Il ne fait pas encore jour. Il est 6h, l’air est frais et la mer bouge doucement dans la nuit. Quelques mètres en arrière, à l’entrée des marais qui entourent l’étang de Trunvel, à Tréogat (Finistère), six personnes attendent le lever du jour devant une cabane en bois, jumelles autour du cou et tartine de confiture à la main.
Chaque année, du 1er juillet au 31 octobre, la station de Trunvel, gérée par l’association Bretagne Vivante, bague les oiseaux qui se prennent dans les filets qu’elle installe sous l’égide du MNHN1. « Notre objectif, c’est d’étudier la halte migratoire des passereaux, en particulier celle du phragmite aquatique », détaille Gaëtan Guyot, responsable de la station. Pendant quatre mois, de 5h à midi, son équipe de professionnels et de volontaires formés répète inlassablement les mêmes gestes. Alors que le Soleil se lève sur la baie d’Audierne, les bagueurs enfilent des combinaisons étanches et avancent en direction du marais, un bâton à la main, pour garder l’équilibre dans la vase qui englue les jambes. Des filets, placés au début de la période de baguage, sont tendus au milieu de couloirs inondés, entre les roseaux.
Plaque d’immatriculation
Marie, bagueuse professionnelle, démaille délicatement une rousserolle avant de la glisser dans un pochon en tissu accroché à son cou. Une demi-heure plus tard, elle retourne à la cabane ; une dizaine de petits sacs gigotent doucement sur sa poitrine. Autour d’une table en bois, l’animal est identifié et bagué s’il ne l’est pas déjà. Sur chaque bague, un numéro unique, « comme une plaque d’immatriculation », sourit Gaëtan Guyot. Puis, un des membres de l’équipe souffle sur les plumes de l'oiseau pour évaluer ses réserves de graisses, le mesure et le pèse. Des informations soigneusement annotées, destinées à rejoindre les bases de données française et européenne de suivi des populations d’oiseaux. Au total, 10 000 passereaux passent chaque année entre les mains des bagueurs de Trunvel.
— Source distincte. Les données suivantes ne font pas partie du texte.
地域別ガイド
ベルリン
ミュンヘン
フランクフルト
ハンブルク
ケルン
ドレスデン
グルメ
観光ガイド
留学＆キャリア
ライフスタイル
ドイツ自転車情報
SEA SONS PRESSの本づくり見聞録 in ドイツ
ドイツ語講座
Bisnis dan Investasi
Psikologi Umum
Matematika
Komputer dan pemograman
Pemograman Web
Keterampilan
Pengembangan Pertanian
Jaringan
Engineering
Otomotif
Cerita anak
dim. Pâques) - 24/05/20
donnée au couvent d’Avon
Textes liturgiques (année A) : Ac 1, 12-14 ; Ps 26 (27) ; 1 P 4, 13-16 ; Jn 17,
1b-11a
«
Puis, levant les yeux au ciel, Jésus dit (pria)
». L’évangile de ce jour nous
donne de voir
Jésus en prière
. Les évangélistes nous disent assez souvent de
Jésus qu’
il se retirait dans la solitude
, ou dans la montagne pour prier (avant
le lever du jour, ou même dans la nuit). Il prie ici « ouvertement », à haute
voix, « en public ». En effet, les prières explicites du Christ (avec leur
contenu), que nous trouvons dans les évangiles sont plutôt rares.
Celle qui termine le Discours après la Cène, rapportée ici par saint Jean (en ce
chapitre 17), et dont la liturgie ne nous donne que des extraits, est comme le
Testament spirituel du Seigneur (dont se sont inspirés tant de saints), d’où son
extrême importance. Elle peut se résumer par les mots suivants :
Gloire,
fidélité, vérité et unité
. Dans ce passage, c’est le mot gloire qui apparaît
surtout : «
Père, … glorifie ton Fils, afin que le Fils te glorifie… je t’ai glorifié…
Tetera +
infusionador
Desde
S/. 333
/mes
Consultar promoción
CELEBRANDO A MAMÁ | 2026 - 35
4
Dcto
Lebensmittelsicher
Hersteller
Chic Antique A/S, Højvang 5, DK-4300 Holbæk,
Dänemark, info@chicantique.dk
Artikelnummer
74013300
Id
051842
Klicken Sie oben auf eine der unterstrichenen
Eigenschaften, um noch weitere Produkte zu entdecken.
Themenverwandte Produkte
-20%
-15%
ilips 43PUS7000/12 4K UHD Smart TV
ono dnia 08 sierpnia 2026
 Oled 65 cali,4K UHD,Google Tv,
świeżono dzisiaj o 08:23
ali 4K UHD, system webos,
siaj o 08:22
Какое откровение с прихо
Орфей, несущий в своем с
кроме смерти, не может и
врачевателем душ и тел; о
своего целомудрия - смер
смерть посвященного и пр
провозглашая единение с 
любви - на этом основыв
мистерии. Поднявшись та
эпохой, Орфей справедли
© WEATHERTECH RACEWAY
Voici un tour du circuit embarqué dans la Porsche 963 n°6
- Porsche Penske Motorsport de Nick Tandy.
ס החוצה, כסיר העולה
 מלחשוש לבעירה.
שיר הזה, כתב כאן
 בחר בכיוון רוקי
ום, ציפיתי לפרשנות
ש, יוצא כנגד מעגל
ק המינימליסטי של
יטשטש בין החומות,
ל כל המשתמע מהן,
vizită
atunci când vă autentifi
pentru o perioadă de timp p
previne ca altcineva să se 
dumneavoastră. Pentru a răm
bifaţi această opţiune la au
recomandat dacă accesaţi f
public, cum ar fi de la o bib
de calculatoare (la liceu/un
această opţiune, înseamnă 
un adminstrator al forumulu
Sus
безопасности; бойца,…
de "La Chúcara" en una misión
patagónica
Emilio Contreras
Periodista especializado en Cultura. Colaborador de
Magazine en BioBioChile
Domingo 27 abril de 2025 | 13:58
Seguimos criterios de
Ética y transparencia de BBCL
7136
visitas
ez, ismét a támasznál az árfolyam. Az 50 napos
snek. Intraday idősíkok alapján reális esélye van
Des mots sur un bruit de fond
« Les couloirs de migration sont des autoroutes pour oiseaux et les haltes migratoires, comme ce marais, sont leurs aires de repos, illustre le responsable de la station. Depuis son ouverture, en 1988, on observe des changements. » Il y a par exemple moins de phragmites aquatiques. « L’espèce est très menacée, il n’en reste que 50 000 en Europe, et on le voit2 », poursuit le naturaliste, qui remarque aussi des décalages dans les périodes de migrations. Le bruant des roseaux a ainsi retardé son départ car le réchauffement du climat lui permet de rester plus longtemps dans les zones où il passe l’été. « Finalement, baguer nous permet de mettre des mots sur un bruit de fond, sur ce qu’est concrètement le changement global », résume Gaëtan Guyot, en relâchant le dernier oiseau. Il est 8h et les premiers rayons du Soleil commencent à chauffer. Les bagueurs s’apprêtent à repartir vers les marais.
1. Muséum national d’Histoire naturelle.
2. Depuis le début du 20e siècle, les effectifs mondiaux ont chuté de 90 %.